Fiennes started her career directing music videos for artists like Al Green and Boy George, before moving into high-end TV commercials, earning several awards. Her first feature film, Onegin, starred Liv Tyler and Ralph Fiennes, was BAFTA-nominated and won her the London Critics Award for Best Newcomer. Chromophobia, her second feature film, attracted a star-studded cast (including Penelope Cruz, Damian Lewis, Kristen Scott Thomas, Harriet Walter, Ian Holm, Ben Chaplin and Rhys Ifans), and closed the 2005 Cannes Film Festival.
As an active member of the UK film industry having served on several BAFTA juries, she headed in 2015 the Tblisi Film Festival and in 2016 the Haifa Film Festival Juries. She received in 2017 a Woman of Excellence Award at the House of Lords. As early as 2011, Fiennes began pioneering the creation of a new, ‘hybrid’ film media incorporating generative ‘decision-making’ technologies in combination with studio filming and digitised environments.
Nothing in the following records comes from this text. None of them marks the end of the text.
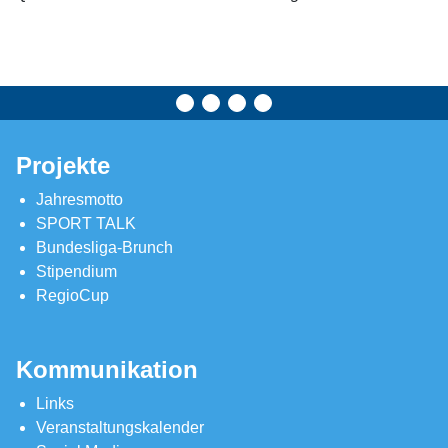
Projekte
Jahresmotto
SPORT TALK
Bundesliga-Brunch
Stipendium
RegioCup
Kommunikation
Links
Veranstaltungskalender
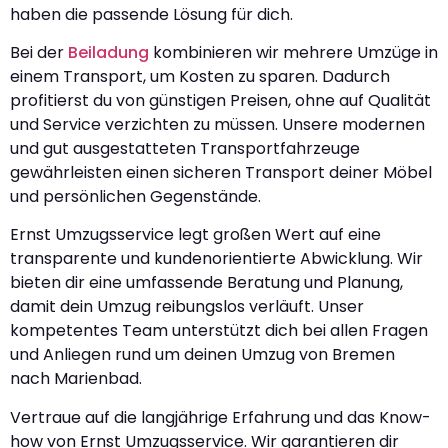
haben die passende Lösung für dich.
Bei der
Beiladung
kombinieren wir mehrere Umzüge in
einem Transport, um Kosten zu sparen. Dadurch
profitierst du von günstigen Preisen, ohne auf Qualität
und Service verzichten zu müssen. Unsere modernen
und gut ausgestatteten Transportfahrzeuge
gewährleisten einen sicheren Transport deiner Möbel
und persönlichen Gegenstände.
Ernst Umzugsservice legt großen Wert auf eine
transparente und kundenorientierte Abwicklung. Wir
bieten dir eine umfassende Beratung und Planung,
damit dein Umzug reibungslos verläuft. Unser
kompetentes Team unterstützt dich bei allen Fragen
und Anliegen rund um deinen Umzug von Bremen
nach Marienbad.
Vertraue auf die langjährige Erfahrung und das Know-
how von Ernst Umzugsservice. Wir garantieren dir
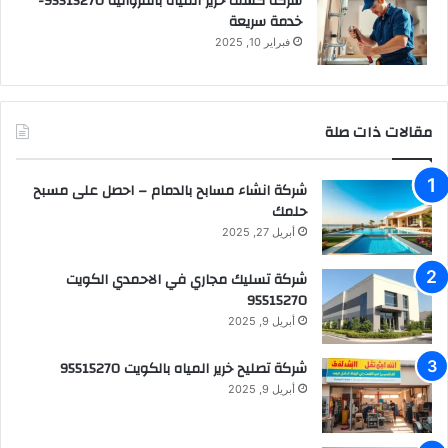
شركة كشف خرير المياه بالفروانية 95515270-
خدمة سريعة
فبراير 10, 2025
مقالات ذات صلة
شركة انشاء مسابح بالدمام – احصل على مسبح
حلمك
أبريل 27, 2025
شركة تسليك مجاري في الاحمدي الكويت
95515270
أبريل 9, 2025
شركة تصليح خرير المياه بالكويت 95515270
أبريل 9, 2025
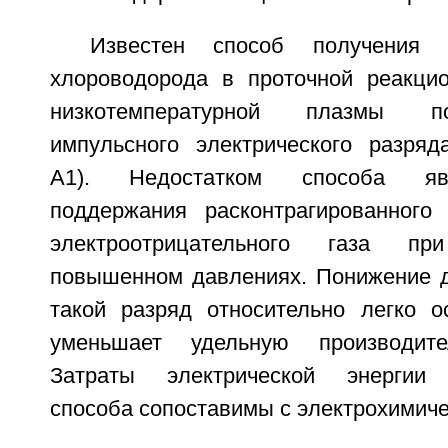
Известен способ получения 
хлороводорода в проточной реакци
низкотемпературной плазмы п
импульсного электрического разря
А1). Недостатком способа явл
поддержания расконтрагированного
электроотрицательного газа п
повышенном давлениях. Понижение да
такой разряд относительно легко о
уменьшает удельную производите
Затраты электрической энергии 
способа сопоставимы с электрохимиче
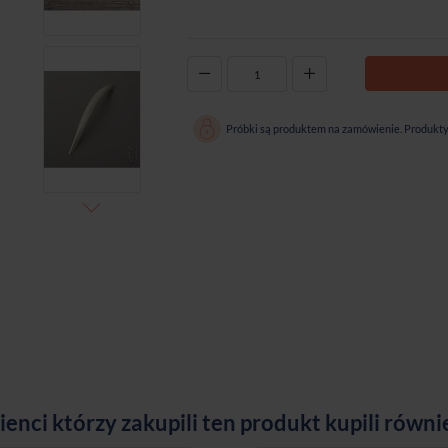
-
+
Próbki są produktem na zamówienie. Produkty 
ienci którzy zakupili ten produkt kupili równi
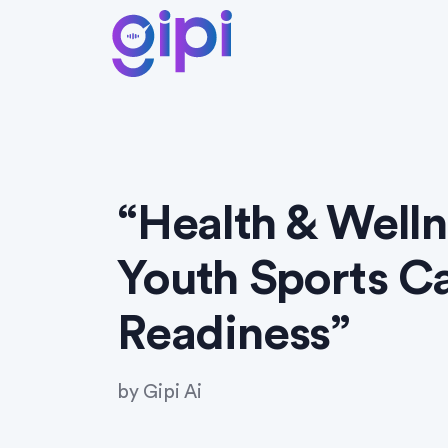
“Health & Welln
Youth Sports C
Readiness”
by
Gipi Ai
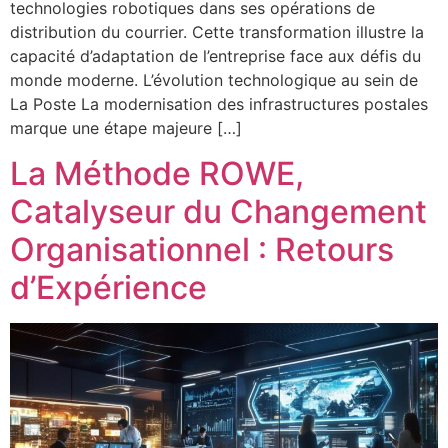
technologies robotiques dans ses opérations de
distribution du courrier. Cette transformation illustre la
capacité d’adaptation de l’entreprise face aux défis du
monde moderne. L’évolution technologique au sein de
La Poste La modernisation des infrastructures postales
marque une étape majeure […]
La Méthode ROWE,
Catalyseur du Changement
Organisationnel : Retours
d’Expérience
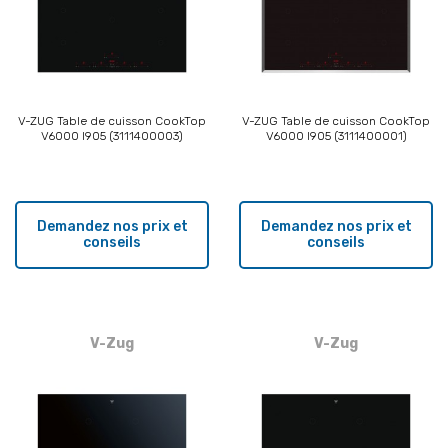
V-ZUG Table de cuisson CookTop
V-ZUG Table de cuisson CookTop
V6000 I905 (3111400003)
V6000 I905 (3111400001)
Demandez nos prix et
Demandez nos prix et
conseils
conseils
V-Zug
V-Zug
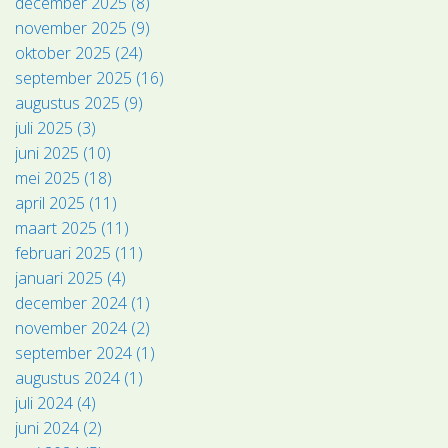
december 2025 (8)
november 2025 (9)
oktober 2025 (24)
september 2025 (16)
augustus 2025 (9)
juli 2025 (3)
juni 2025 (10)
mei 2025 (18)
april 2025 (11)
maart 2025 (11)
februari 2025 (11)
januari 2025 (4)
december 2024 (1)
november 2024 (2)
september 2024 (1)
augustus 2024 (1)
juli 2024 (4)
juni 2024 (2)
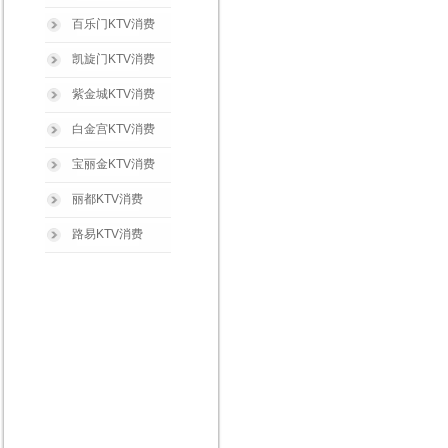
百乐门KTV消费
凯旋门KTV消费
紫金城KTV消费
白金宫KTV消费
宝丽金KTV消费
丽都KTV消费
路易KTV消费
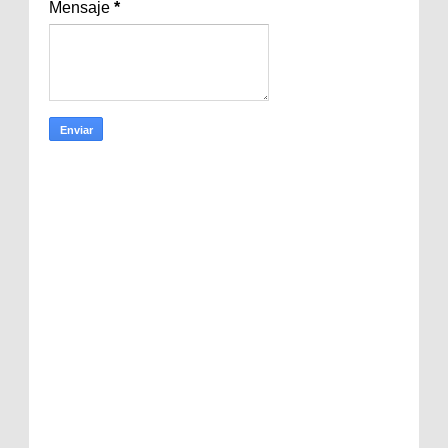
Mensaje
*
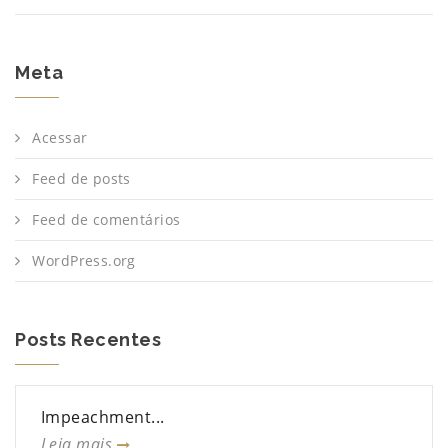
Meta
Acessar
Feed de posts
Feed de comentários
WordPress.org
Posts Recentes
Impeachment...
Leia mais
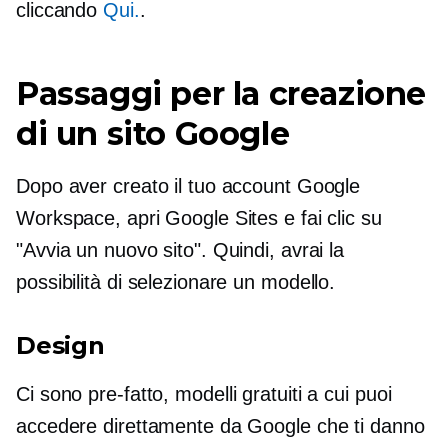
cliccando
Qui.
.
Passaggi per la creazione
di un sito Google
Dopo aver creato il tuo account Google
Workspace, apri Google Sites e fai clic su
"Avvia un nuovo sito". Quindi, avrai la
possibilità di selezionare un modello.
Design
Ci sono
pre-fatto,
modelli gratuiti a cui puoi
accedere direttamente da Google che ti danno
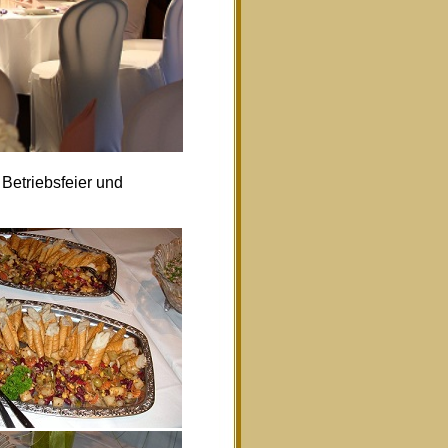
Betriebsfeier und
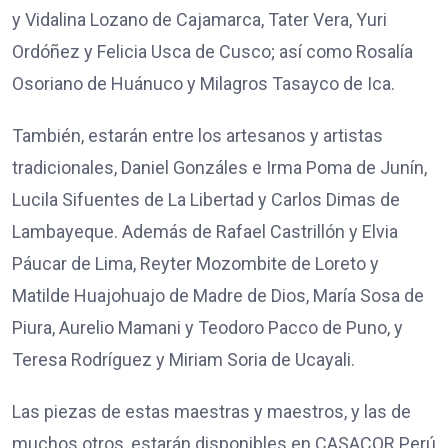
y Vidalina Lozano de Cajamarca, Tater Vera, Yuri
Ordóñez y Felicia Usca de Cusco; así como Rosalía
Osoriano de Huánuco y Milagros Tasayco de Ica.
También, estarán entre los artesanos y artistas
tradicionales, Daniel Gonzáles e Irma Poma de Junín,
Lucila Sifuentes de La Libertad y Carlos Dimas de
Lambayeque. Además de Rafael Castrillón y Elvia
Páucar de Lima, Reyter Mozombite de Loreto y
Matilde Huajohuajo de Madre de Dios, María Sosa de
Piura, Aurelio Mamani y Teodoro Pacco de Puno, y
Teresa Rodríguez y Miriam Soria de Ucayali.
Las piezas de estas maestras y maestros, y las de
muchos otros, estarán disponibles en CASACOR Perú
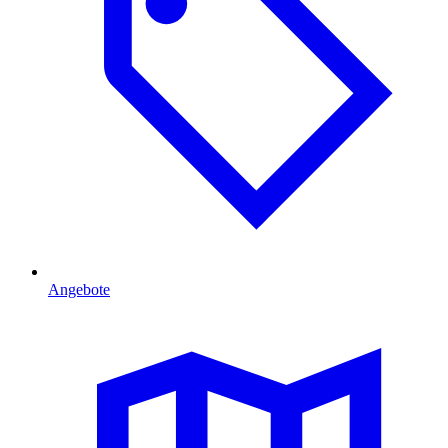
Angebote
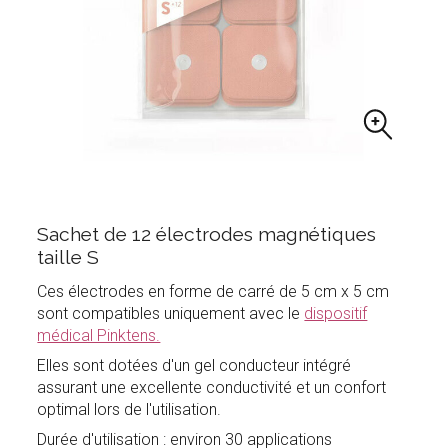
Sachet de 12 électrodes magnétiques
taille S
Ces électrodes en forme de carré de 5 cm x 5 cm
sont compatibles uniquement avec le
dispositif
médical Pinktens.
Elles sont dotées d'un gel conducteur intégré
assurant une excellente conductivité et un confort
optimal lors de l'utilisation.
Durée d'utilisation : environ 30 applications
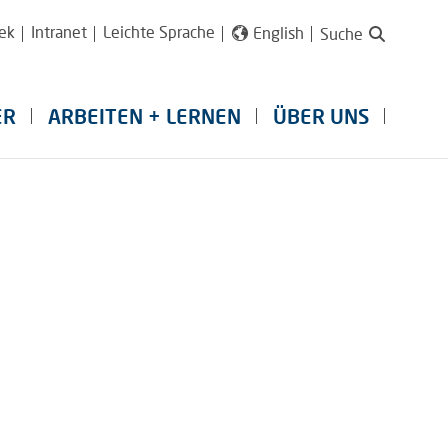
ek
Intranet
Leichte Sprache
English
Suche
ER
ARBEITEN + LERNEN
ÜBER UNS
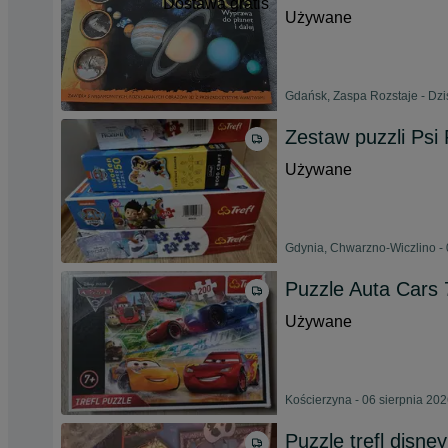
Dostawa gratis
Używane
Gdańsk, Zaspa Rozstaje - Dzis
Zestaw puzzli Psi 
Używane
Gdynia, Chwarzno-Wiczlino - 
Puzzle Auta Cars 
Używane
Kościerzyna - 06 sierpnia 20
Puzzle trefl disne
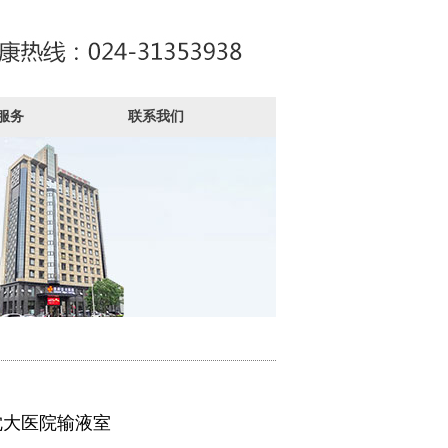
服务
联系我们
沈大医院输液室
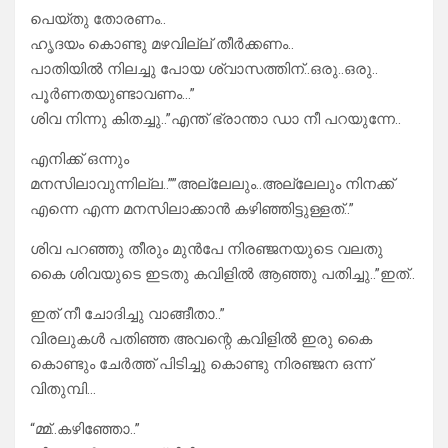
പെയ്തു തോരണം..
ഹൃദയം കൊണ്ടു മഴവില്ല് തീർക്കണം..
പാതിയിൽ നിലച്ചു പോയ ശ്വാസത്തിന്..ഒരു..ഒരു..
പൂർണതയുണ്ടാവണം…”
ശിവ നിന്നു കിതച്ചു..”എന്ത് ഭ്രാന്താ ഡാ നീ പറയുന്നേ..
എനിക്ക് ഒന്നും
മനസിലാവുന്നില്ല..””അല്ലേലും..അല്ലേലും നിനക്ക്
എന്നെ എന്ന മനസിലാക്കാൻ കഴിഞ്ഞിട്ടുള്ളത്..”
ശിവ പറഞ്ഞു തീരും മുൻപേ നിരഞ്ജനയുടെ വലതു
കൈ ശിവയുടെ ഇടതു കവിളിൽ ആഞ്ഞു പതിച്ചു..”ഇത്..
ഇത് നീ ചോദിച്ചു വാങ്ങീതാ..”
വിരലുകൾ പതിഞ്ഞ അവന്റെ കവിളിൽ ഇരു കൈ
കൊണ്ടും ചേർത്ത് പിടിച്ചു കൊണ്ടു നിരഞ്ജന ഒന്ന്
വിതുമ്പി…
“മ്മ്..കഴിഞ്ഞോ..”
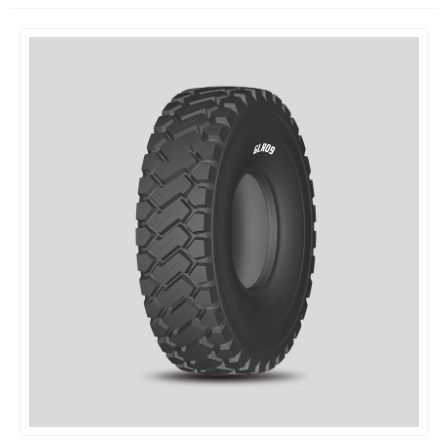
simple, réduisant considérablement les coûts de main-
d'œuvre et de temps et rendant les opérations de
transport plus pratiques et efficaces.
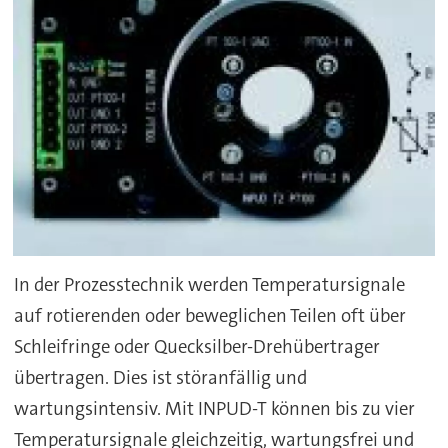
In der Prozesstechnik werden Temperatursignale
auf rotierenden oder beweglichen Teilen oft über
Schleifringe oder Quecksilber-Drehübertrager
übertragen. Dies ist störanfällig und
wartungsintensiv. Mit INPUD-T können bis zu vier
Temperatursignale gleichzeitig, wartungsfrei und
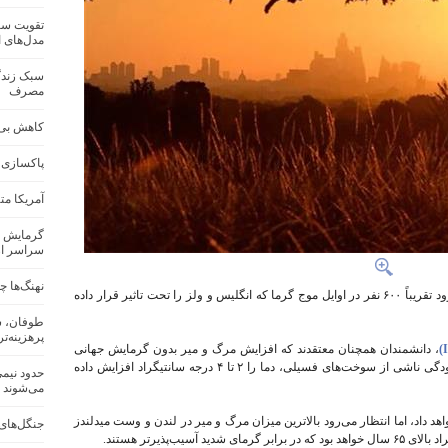
تقویت سام
مدل‌های 
سبک زندگ
مصرف
کاهش بی‌س
پاکسازی 
آمریکا م
گرمایش ز
سراسر ار
نهنگ‌ها چ
داده های یک تحلیل نشان داده است که انتظار می‌رود تقریباً ۶۰۰ نفر در اوایل موج گرما که انگلیس و ولز را تحت تاثیر قرار داده
طوفان، س
پرهزینه‌ترین
، دانشمندان همچنان معتقدند که افزایش مرگ و میر بدون گرمایش جهانی
ناشی از فعالیت‌های انسانی رخ نمی‌داد، چرا که آلودگی ناشی از سوخت‌های فسیلی، دما را ۲ تا ۴ درجه سانتیگراد افزایش داده
می‌شوند
داد، اما انتظار می‌رود بالاترین میزان مرگ و میر در لندن و وست میدلندز
جنگل‌های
Her debut work, Nativity (2011) was swiftly exhibited to wide acclaim on large screens and has since been requested for international showcases from Russia to Los Angeles.
Her most recent work is a majestic, generative digital moving-image artwork titled Yugen (2018). It features Oscar-nominated actor Salma Hayek Pinault, and consists of multiple layers of highly crafted film/action sequences and backgrounds which then utilise ‘real time’ bespoke AI system to instruct a continuous moving-image experience, accompanied by an original and generative audio score. The result is a mesmeric work which neither loops or repeats. Both employ pioneering forms of generative, AI-precursor technologies to produce prodigious works which extend the possibilities of film as a medium and art as an experience. Her most recent show in which both artworks were shown together, was held in London at the Coronet Theatre in February 2025 on giant screens, to wide attendance, interest and acclaim.